Re: Price/Sales for media companies, was myspace doing ~$120M a year in sales...? I have trouble imaginging how.

It looks like JMDT was nearer $80M for '05, so ~8x.

Looks like IGN did ~$40M in '04. Even if they doubled in 05 (which I doubt), still ~8x.

That said, the Fox acquisitions were imho overpriced.

you are missing some facts
DMG has a catalog of 200,000 songs but has only converted 35,000. once converted they will have approx 5x the content therefore possibly 5x revenues. also the proceeds from the offering will allow them to purchase additional content
we estimate the catalog could be between 1.3 million and 1.5 million songs which would represent approx 40x their current properties. it is possible that 40x content could mean 40x revenue.apply the 5x multiple you used that would give this company a 200 million dollar market cap or $20 plus per share.

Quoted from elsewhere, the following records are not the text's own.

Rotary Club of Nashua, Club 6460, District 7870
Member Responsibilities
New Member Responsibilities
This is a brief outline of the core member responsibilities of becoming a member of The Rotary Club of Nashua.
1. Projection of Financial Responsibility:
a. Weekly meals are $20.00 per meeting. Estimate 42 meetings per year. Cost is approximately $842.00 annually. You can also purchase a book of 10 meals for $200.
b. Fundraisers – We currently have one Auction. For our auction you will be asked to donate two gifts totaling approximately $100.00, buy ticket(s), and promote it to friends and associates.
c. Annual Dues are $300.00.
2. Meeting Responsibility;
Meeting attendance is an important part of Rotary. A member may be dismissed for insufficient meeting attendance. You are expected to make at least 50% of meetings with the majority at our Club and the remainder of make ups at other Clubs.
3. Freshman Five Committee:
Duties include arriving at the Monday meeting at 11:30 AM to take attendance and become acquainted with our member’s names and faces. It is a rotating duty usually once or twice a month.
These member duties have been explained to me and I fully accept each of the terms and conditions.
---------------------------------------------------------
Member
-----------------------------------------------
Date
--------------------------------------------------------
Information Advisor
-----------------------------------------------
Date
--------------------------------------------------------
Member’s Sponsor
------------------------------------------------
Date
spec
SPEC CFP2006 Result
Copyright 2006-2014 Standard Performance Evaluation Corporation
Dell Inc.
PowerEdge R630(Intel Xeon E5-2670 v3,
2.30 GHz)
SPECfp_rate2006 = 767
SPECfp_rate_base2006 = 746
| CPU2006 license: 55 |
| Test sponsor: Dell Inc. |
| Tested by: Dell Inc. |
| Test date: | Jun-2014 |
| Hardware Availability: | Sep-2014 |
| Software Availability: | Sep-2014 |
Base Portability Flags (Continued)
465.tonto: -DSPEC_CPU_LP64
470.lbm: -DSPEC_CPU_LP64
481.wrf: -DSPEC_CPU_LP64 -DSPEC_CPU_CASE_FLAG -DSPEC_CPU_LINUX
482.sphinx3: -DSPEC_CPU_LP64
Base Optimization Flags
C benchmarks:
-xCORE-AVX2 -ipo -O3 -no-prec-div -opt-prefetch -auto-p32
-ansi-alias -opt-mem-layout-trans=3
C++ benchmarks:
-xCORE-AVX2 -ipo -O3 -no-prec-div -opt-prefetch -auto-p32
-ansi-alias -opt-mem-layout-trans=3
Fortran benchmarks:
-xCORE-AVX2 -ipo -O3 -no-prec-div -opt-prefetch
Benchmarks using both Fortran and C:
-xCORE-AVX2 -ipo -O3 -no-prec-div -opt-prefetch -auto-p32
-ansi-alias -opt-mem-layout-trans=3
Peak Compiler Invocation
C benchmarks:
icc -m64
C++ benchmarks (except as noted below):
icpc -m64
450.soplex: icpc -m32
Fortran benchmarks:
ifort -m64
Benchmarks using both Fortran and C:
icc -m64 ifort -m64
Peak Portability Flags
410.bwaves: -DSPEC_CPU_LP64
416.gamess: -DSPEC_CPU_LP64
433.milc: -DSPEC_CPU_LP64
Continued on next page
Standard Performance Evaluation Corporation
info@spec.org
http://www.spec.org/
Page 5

Regarding Dan's comment. Logically one would assume that the first 35K songs converted would be the highest value ones, so the next 165K shouldn't be valued at the same level.

As to the possible future size of the catalog vs current/possible revenues, the accepted 5X current revenue multiple already assumes massive growth - much of that is already built into these projections.

Following Dan's logic though, if a lower tier player like DMG in this space can be worth $75-$200M, then I guess the 3+ players (Orchard, IODA, DRA, and maybe IRIS) above it are vastly undervalued since they should be worth $200-500M+ each, which is where the thesis explodes in the face of reality.

DMG has a real business - it just shouldn't be a public company and should be valued in the $10M range, even by today's lofty standards of market leading players.